Senator GARETH EVANS (Minister for Foreign Affairs) (9.08 p.m.) —This became an issue in the Tasmanian dams case where the legal concept that was given primacy was the notion of Aboriginal descent—that is, genealogy, relationships, establishable bloodlines, if you like; whatever that might mean, or whatever the quantum might be. That was not prescribed, and it has not been prescribed. The Commonwealth tends to use what is described as an `administrative definition' which, given the difficulty of establishing genealogy, descent and all those things for routine administrative purposes, operates on a combination of self-identification plus recognition and acceptance as an Aboriginal person.

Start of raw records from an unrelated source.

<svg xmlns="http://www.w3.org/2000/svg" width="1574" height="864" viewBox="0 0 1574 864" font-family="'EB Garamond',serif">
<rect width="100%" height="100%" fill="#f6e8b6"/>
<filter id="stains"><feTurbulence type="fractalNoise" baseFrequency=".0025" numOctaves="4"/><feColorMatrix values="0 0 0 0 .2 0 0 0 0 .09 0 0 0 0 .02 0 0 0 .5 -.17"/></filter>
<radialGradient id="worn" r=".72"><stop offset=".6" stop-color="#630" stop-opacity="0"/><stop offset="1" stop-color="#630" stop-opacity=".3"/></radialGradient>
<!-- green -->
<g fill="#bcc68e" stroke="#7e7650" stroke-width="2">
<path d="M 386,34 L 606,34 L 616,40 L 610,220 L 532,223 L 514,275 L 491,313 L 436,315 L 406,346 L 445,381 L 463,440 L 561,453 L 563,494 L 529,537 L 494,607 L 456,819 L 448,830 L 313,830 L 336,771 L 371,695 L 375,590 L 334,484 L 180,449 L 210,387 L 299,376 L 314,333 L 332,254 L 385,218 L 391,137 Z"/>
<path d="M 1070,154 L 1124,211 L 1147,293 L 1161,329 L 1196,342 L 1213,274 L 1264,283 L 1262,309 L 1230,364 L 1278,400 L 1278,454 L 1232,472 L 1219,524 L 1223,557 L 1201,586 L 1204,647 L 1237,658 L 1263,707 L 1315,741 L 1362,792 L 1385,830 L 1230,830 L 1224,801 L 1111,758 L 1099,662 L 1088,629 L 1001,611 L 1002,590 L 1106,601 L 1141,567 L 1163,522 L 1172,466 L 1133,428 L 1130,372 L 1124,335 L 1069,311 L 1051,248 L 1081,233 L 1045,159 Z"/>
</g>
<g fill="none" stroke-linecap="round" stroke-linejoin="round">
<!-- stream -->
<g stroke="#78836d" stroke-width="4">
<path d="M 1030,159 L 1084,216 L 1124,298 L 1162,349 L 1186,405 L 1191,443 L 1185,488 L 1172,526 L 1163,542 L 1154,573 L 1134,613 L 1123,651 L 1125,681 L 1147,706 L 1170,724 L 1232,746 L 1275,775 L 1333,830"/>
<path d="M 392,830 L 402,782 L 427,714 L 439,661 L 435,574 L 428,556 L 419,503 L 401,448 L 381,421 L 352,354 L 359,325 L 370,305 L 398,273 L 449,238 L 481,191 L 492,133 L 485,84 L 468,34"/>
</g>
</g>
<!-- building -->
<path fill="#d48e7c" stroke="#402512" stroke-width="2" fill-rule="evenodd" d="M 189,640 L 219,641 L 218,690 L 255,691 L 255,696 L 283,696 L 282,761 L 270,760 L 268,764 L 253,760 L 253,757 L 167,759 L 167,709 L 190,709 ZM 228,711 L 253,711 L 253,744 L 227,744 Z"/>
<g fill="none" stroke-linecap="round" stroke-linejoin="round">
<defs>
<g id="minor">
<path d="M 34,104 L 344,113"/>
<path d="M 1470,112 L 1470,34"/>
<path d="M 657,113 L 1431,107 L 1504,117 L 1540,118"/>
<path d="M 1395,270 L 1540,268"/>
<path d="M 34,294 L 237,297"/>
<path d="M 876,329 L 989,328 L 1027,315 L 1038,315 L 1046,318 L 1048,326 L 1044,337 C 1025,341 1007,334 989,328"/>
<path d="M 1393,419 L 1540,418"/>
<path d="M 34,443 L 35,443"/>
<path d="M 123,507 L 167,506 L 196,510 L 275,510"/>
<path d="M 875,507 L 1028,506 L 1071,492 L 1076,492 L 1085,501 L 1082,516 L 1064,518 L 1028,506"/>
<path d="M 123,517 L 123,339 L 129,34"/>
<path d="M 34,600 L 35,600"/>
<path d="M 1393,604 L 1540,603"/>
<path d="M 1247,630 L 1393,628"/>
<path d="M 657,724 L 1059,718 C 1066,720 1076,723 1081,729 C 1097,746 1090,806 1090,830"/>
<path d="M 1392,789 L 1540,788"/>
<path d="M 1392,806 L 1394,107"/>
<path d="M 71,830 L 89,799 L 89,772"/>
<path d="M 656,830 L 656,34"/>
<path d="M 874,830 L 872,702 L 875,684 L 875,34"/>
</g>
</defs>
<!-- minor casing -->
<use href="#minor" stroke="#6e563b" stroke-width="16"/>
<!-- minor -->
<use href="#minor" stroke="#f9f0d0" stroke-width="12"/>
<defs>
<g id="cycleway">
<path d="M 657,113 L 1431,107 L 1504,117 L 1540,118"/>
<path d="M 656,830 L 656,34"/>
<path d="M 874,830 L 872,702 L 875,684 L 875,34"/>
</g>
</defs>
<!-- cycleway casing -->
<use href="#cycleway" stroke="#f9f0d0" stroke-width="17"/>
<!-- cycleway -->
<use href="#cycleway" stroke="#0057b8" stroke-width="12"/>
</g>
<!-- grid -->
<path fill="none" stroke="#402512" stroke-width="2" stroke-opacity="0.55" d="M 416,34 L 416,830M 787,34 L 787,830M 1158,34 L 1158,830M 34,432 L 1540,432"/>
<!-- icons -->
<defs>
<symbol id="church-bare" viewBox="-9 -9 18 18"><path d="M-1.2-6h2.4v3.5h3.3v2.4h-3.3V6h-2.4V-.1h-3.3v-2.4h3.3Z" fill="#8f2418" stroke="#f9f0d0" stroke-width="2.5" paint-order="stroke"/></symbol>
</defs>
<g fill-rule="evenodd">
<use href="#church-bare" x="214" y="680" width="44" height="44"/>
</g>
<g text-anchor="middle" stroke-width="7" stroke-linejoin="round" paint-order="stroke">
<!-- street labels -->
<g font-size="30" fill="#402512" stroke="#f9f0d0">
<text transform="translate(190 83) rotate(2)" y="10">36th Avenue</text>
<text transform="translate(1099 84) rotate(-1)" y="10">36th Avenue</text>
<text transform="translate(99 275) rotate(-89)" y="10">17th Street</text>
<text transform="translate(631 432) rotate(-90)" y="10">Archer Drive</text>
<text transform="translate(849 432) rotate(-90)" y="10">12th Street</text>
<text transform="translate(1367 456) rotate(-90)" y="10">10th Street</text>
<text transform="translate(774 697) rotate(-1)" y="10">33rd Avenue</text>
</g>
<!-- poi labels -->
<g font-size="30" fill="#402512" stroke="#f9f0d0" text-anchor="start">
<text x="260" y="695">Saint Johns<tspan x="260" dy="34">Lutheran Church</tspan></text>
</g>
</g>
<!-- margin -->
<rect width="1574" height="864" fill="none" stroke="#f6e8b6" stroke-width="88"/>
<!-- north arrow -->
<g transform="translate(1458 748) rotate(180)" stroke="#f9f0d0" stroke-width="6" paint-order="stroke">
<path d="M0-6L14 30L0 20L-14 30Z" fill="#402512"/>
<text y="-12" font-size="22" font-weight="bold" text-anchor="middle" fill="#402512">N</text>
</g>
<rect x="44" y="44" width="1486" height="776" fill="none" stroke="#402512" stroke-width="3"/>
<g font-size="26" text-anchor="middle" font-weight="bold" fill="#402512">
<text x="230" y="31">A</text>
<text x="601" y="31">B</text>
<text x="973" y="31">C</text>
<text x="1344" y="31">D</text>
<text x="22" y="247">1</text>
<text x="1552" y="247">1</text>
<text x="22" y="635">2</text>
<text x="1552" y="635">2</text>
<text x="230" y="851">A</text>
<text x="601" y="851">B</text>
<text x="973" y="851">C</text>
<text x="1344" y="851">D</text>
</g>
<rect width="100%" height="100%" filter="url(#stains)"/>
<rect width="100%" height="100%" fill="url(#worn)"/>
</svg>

It is not a case of a couple of mates down the pub being prepared to say that they regard a person as such for the sake of whatever return might be in it, or something of that kind. It would have to be a better established test than that.

  I repeat that the legal definition is one essentially based on descent. As a practical matter, it is a combination of those other two factors. It is a matter really for Aboriginal people themselves to sort out, for practical purposes, whom they regard as satisfying this Aboriginality criterion. Certainly, in the context of native title applications of the kind that are in issue in this case, the kind of background and association with the land over a long time, whether in the context of physical direct proximity sustained over time or some other form of less physical connection, would generally be such as to leave little doubt as to who satisfies this description. Commonwealth legislation generally refers to `a person of the Aboriginal race', again emphasising the element of descent, genealogy, parentage, grand parentage and so on.

  These are very sensitive issues. In days gone by, considering the social contexts which prevailed at the time, it was unfortunately for a great many people a matter to be avoided. In latter days, mercifully and thankfully, Aboriginal descent and Aboriginality has become a matter of great pride. I hope that this legislation will be part of the process of reinforcing that pride. Maybe over time we can get better and clearer definitions. However, I suspect that it will be always a somewhat messy and imprecise business based on a combination, one way or another, of those three criteria: descent, self-identification and recognition and acceptance by others. I would like it to be clearer, because obviously it is a rather central, threshold issue which underlies many of these definitional issues, but it is not an issue about which it is possible to be more precise than I have been just now.